## 記述課題 1
以下の抽出テキストの内容を2文で要約してください。

## 抽出テキスト
______
巨大なアフロヘア、クリッとした大きな瞳。実際にお会いすると、やはりその風貌は一目で人を惹き付けるオーラがあります。
そのオーラの源を探るべく、まずはダンスを始めたきっかけを伺いました。
「14歳の頃に、僕が歌手になりたいと言っていたら、ミュージシャンだった父に突然、「ジャズダンスをやりなさい」と、ダンススタジオに連れて行かれたんですよ。リズム感は教えられないからと。
スタジオの先生は、業界で「ミスター」と呼ばれている、とってもいい加減な名物先生でした(笑)。ジャズダンスの看板を出しているけど、やっていることはソウルダンス。リズムをとって、「はい右、はい左」と20分くらい腰を動かして「よーし」って(笑)。でも、ときどきタップダンスをチラッとやって見せる。それが気になってまんまとはまりました(笑)」。
______
## 課題用資料
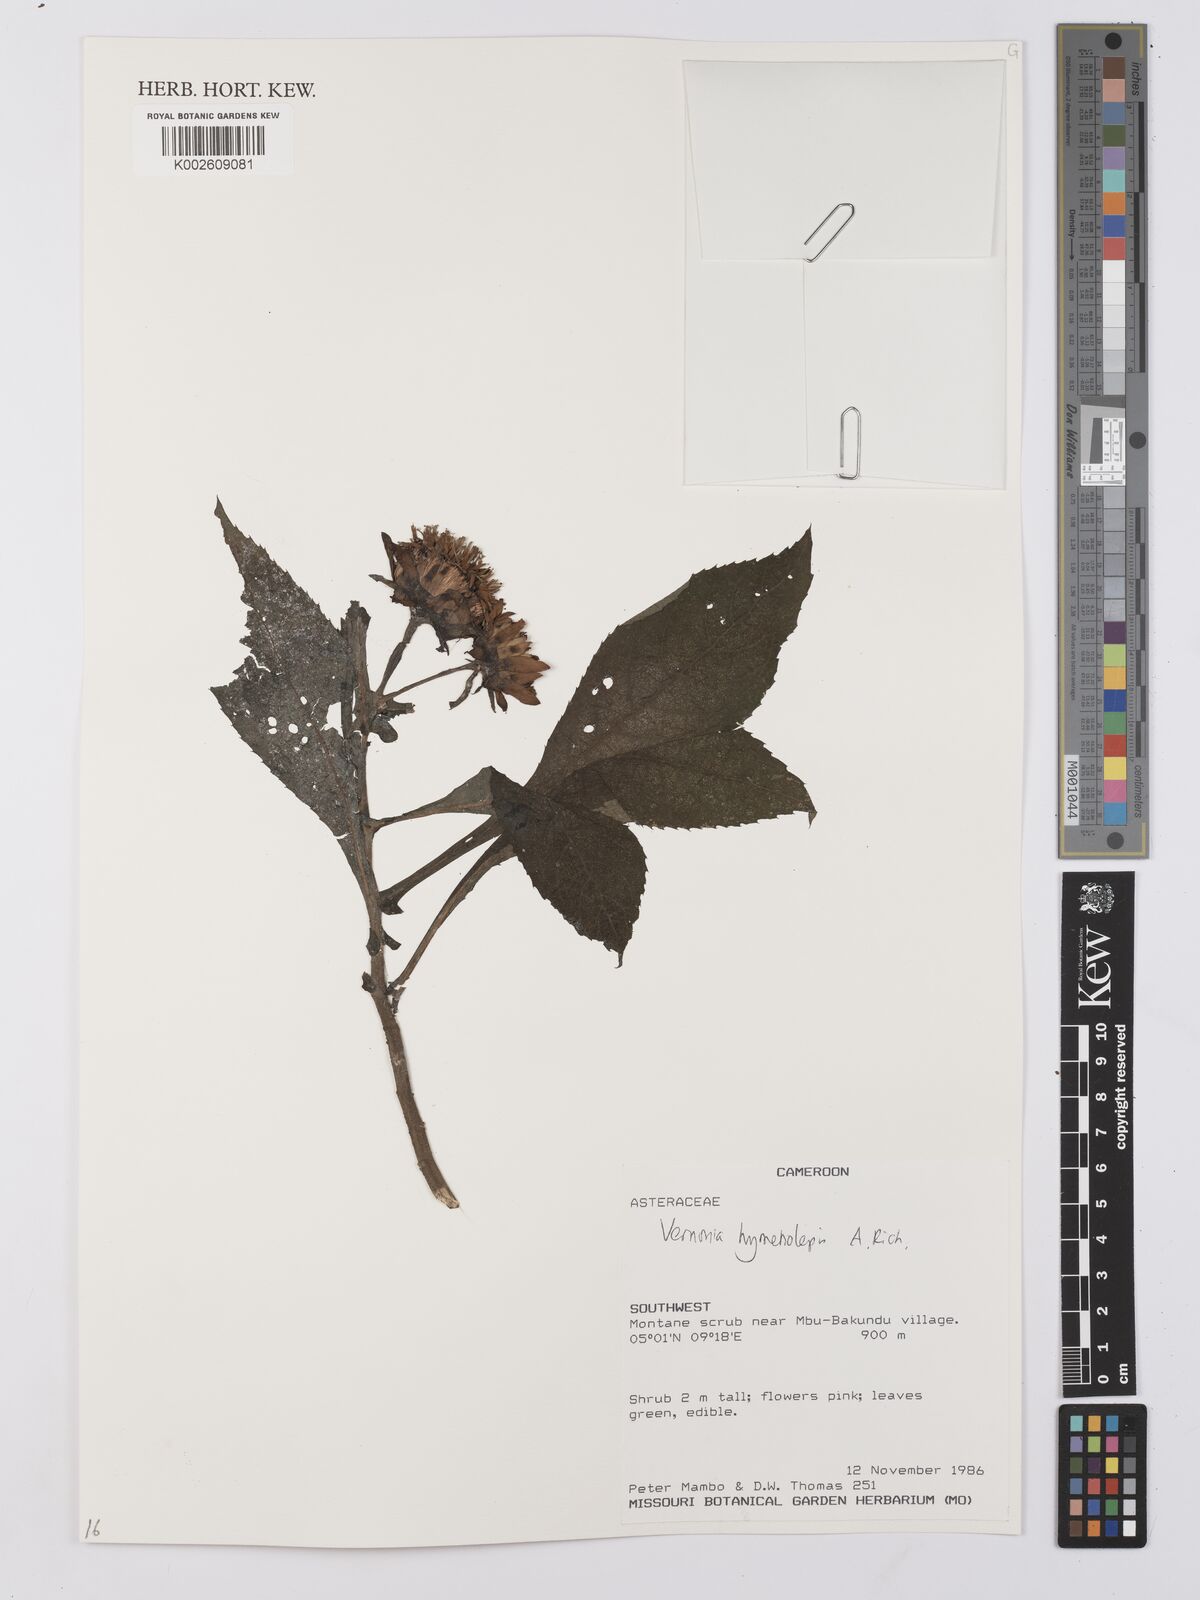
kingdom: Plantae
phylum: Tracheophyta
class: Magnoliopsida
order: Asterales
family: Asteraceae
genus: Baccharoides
______
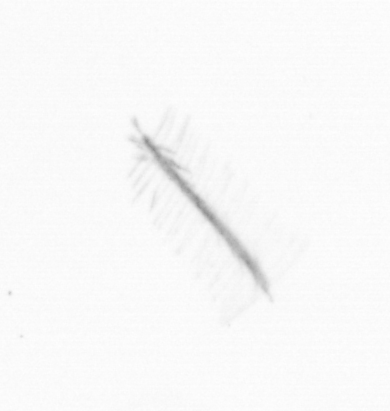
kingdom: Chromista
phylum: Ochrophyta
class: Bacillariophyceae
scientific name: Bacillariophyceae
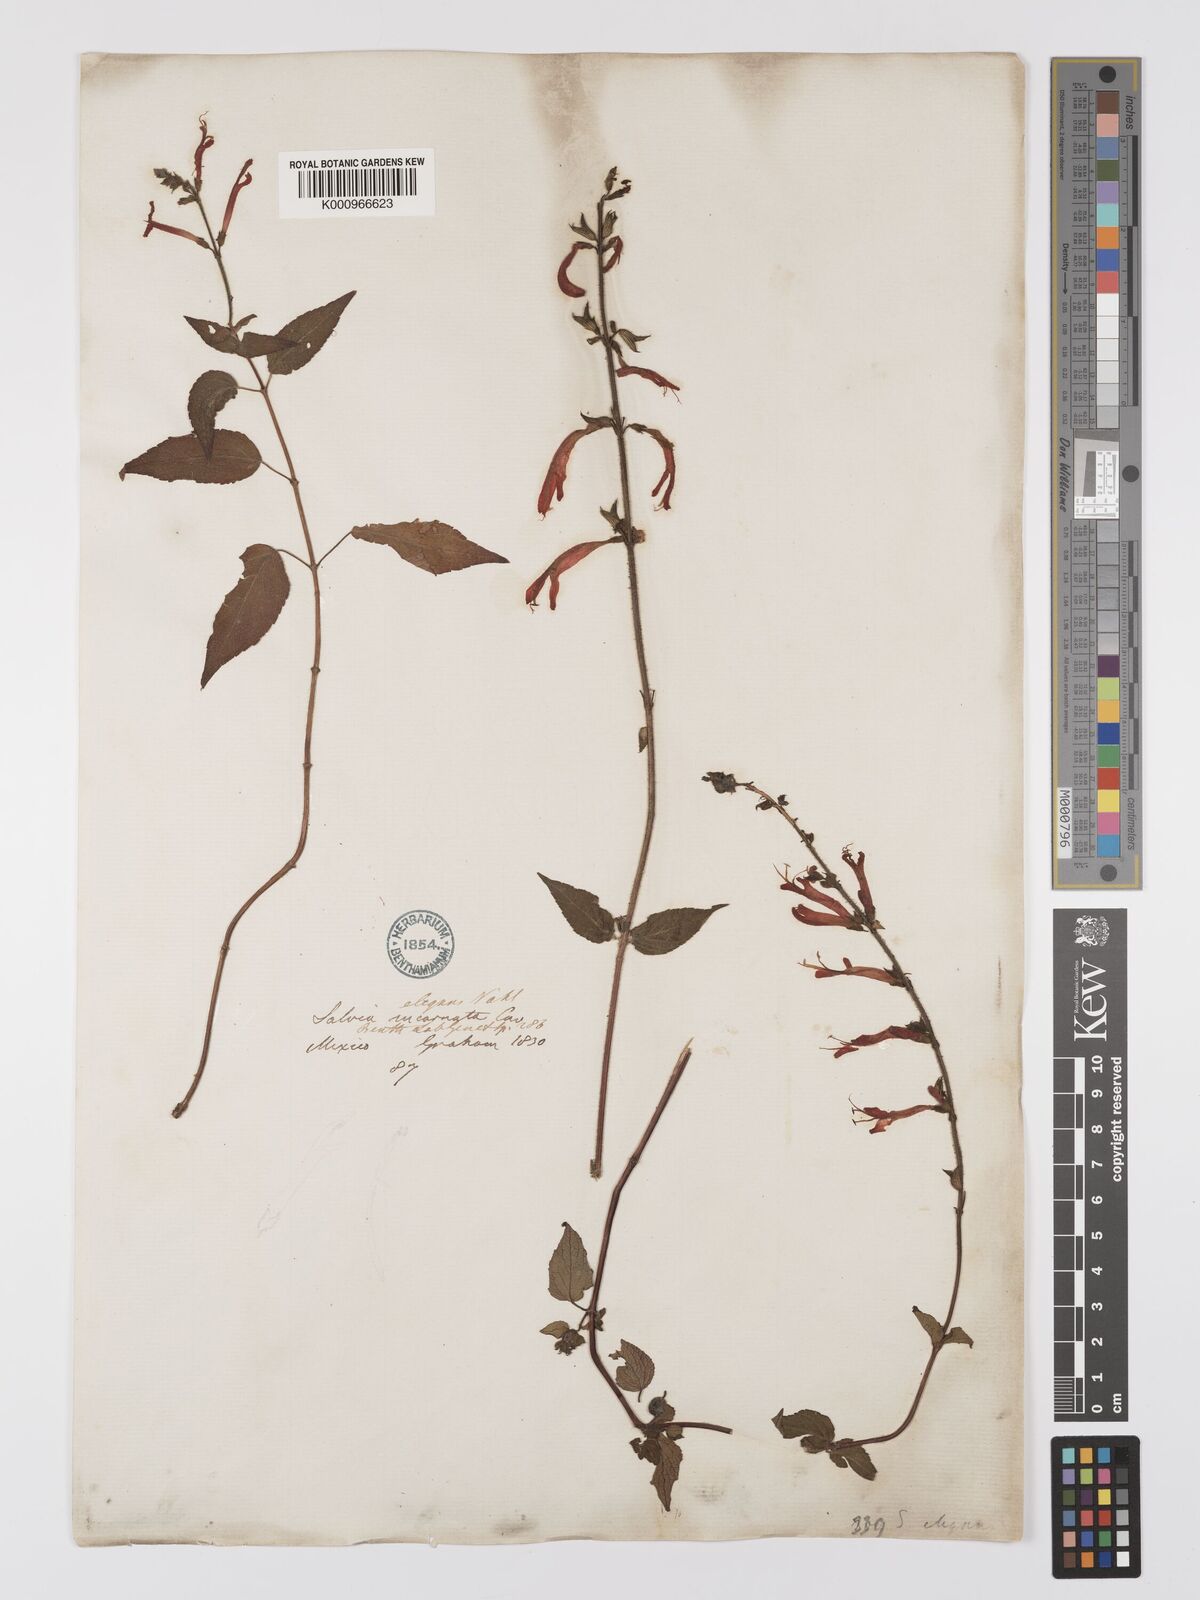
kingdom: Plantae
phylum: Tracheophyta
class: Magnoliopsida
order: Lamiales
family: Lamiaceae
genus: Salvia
______
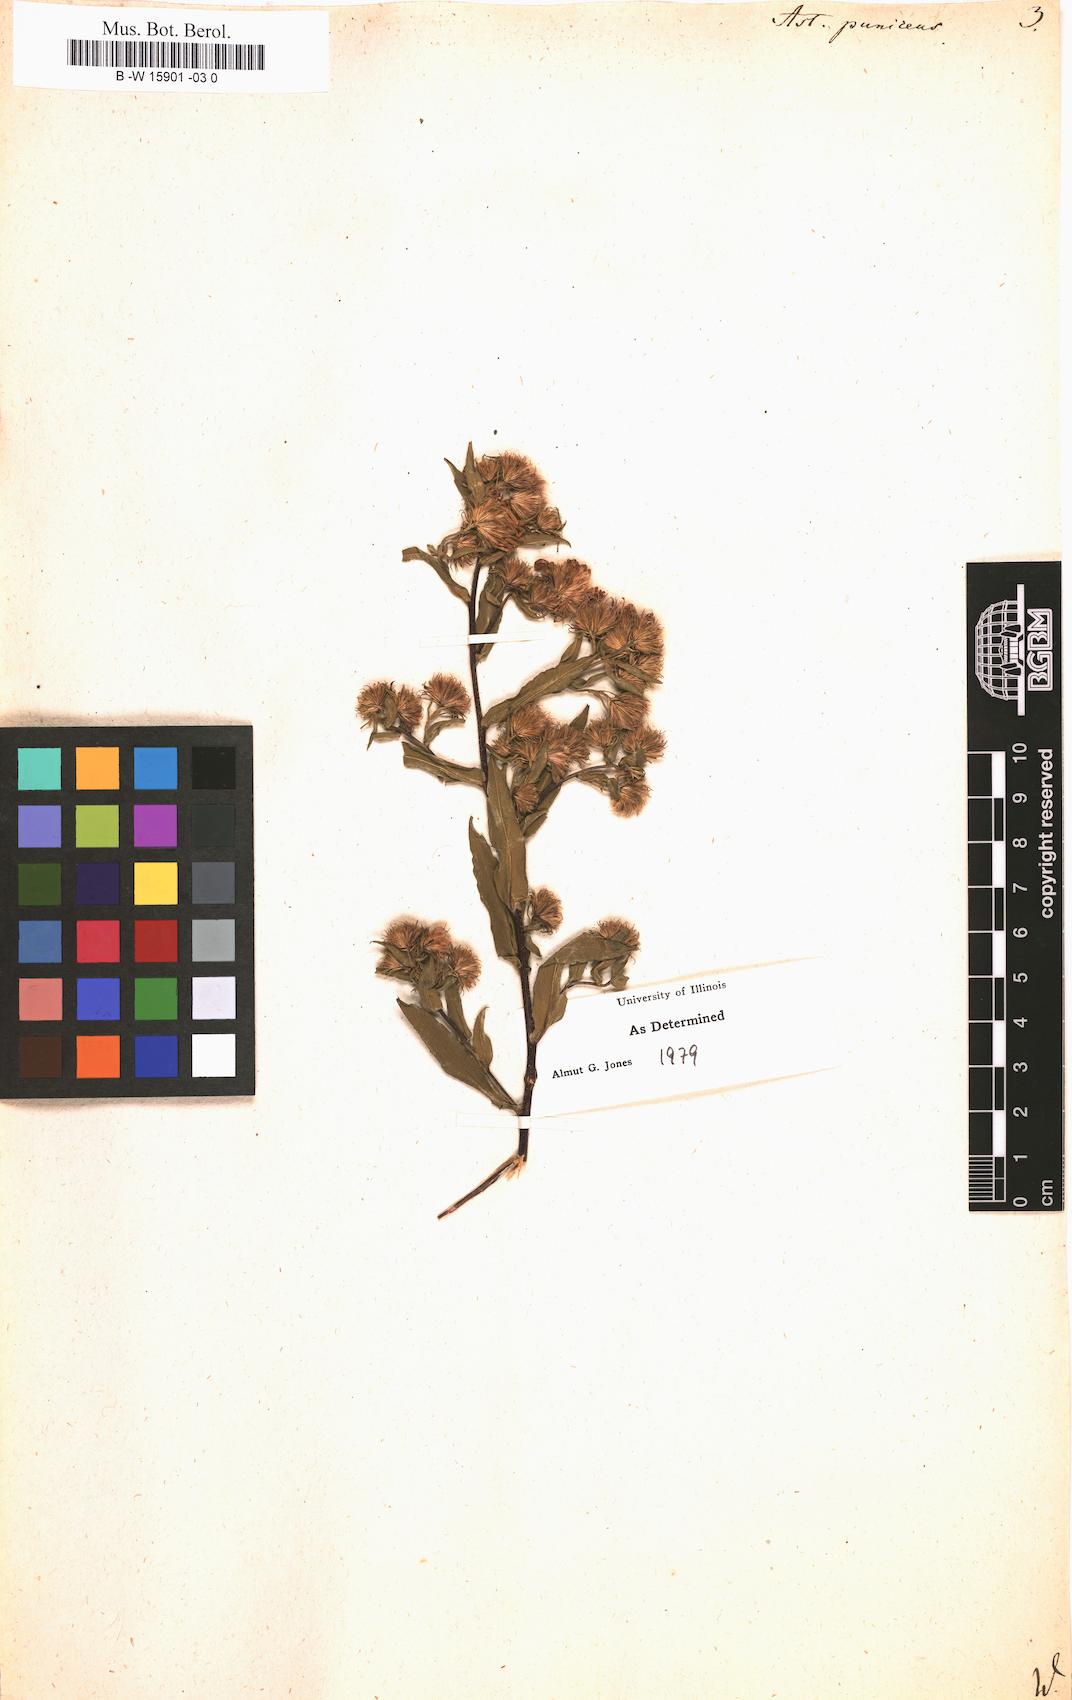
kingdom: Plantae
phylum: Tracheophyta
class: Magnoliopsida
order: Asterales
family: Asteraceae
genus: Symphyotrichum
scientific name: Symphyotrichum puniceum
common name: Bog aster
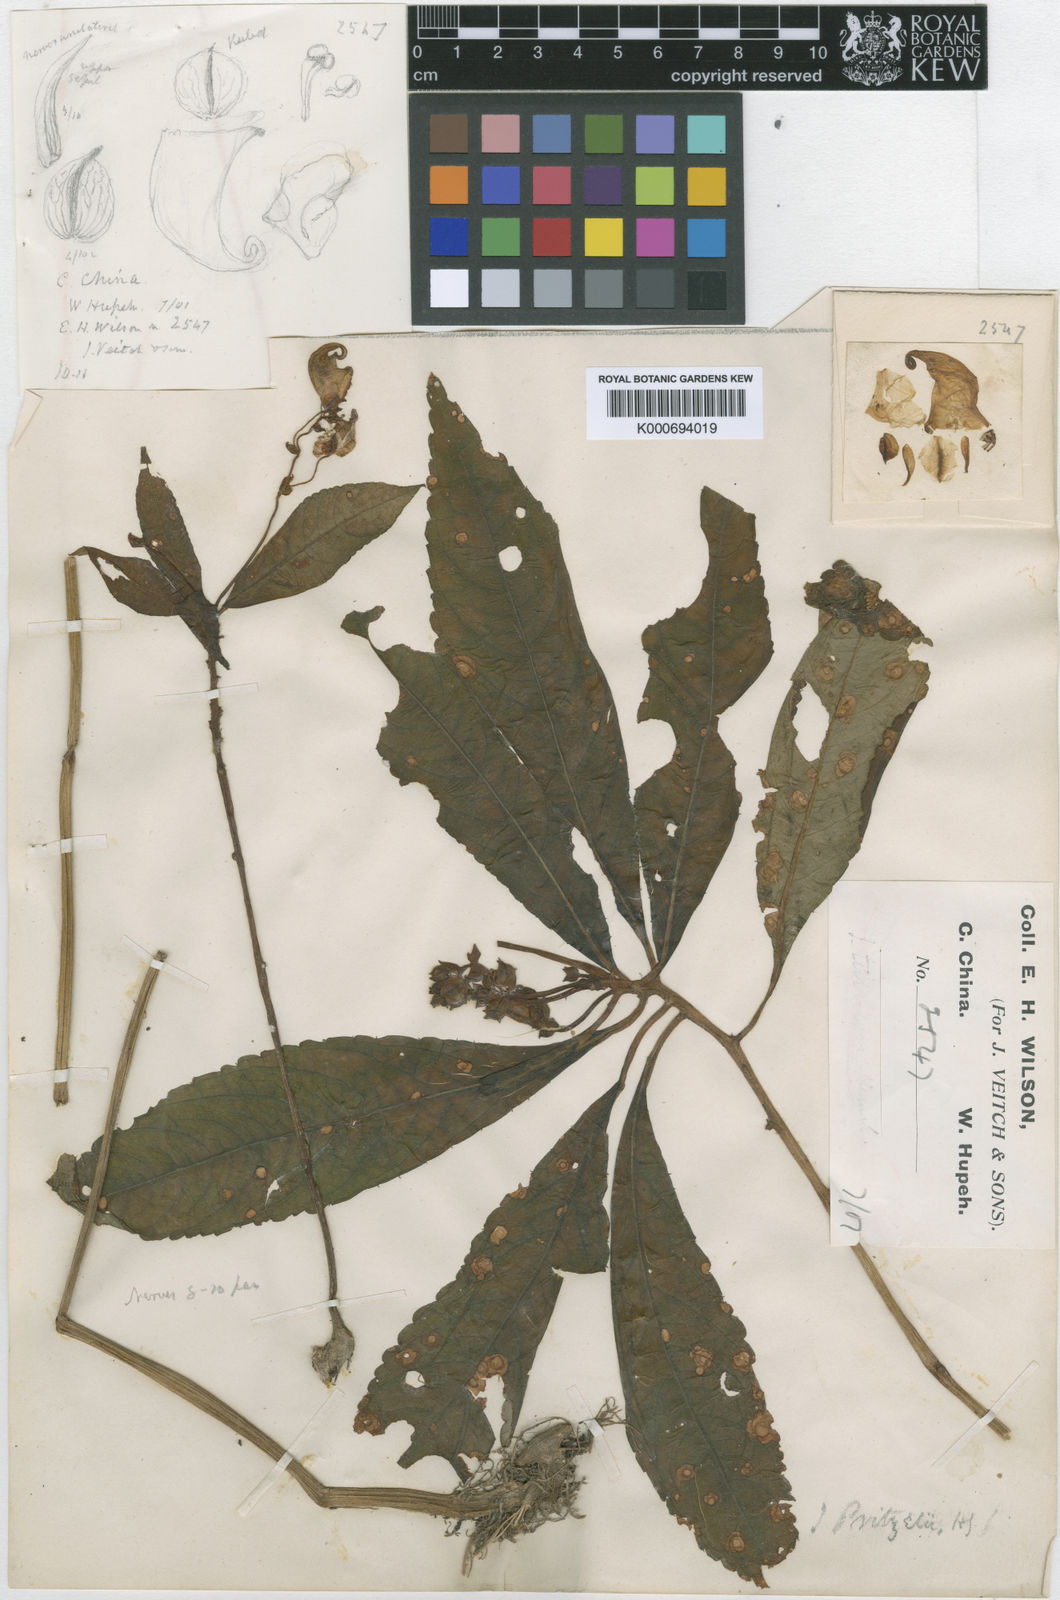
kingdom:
______
## 記述課題 2
リストの「phylum: Ochrophyta」を含む行から「family: Lamiaceae」を含む行までを対象に、「class」を「綱」に置き換え、ほかは変えずに編集してください。画像は回答から除いてください。

## 課題の回答 1
大きなアフロヘアと瞳が印象的な人物にダンスを始めたきっかけを尋ねると、14歳の頃に歌手になりたいと言ったところ、ミュージシャンの父に「リズム感は教えられない」とジャズダンスのスタジオへ連れて行かれたと語った。スタジオの先生は業界で「ミスター」と呼ばれる名物先生で、ジャズダンスの看板を掲げながら実際に教えていたのはソウルダンスだったが、ときどき見せるタップダンスが気になってはまったという。

## 課題の回答 2
phylum: Ochrophyta
綱: Bacillariophyceae
scientific name: Bacillariophyceae
kingdom: Plantae
phylum: Tracheophyta
綱: Magnoliopsida
order: Lamiales
family: Lamiaceae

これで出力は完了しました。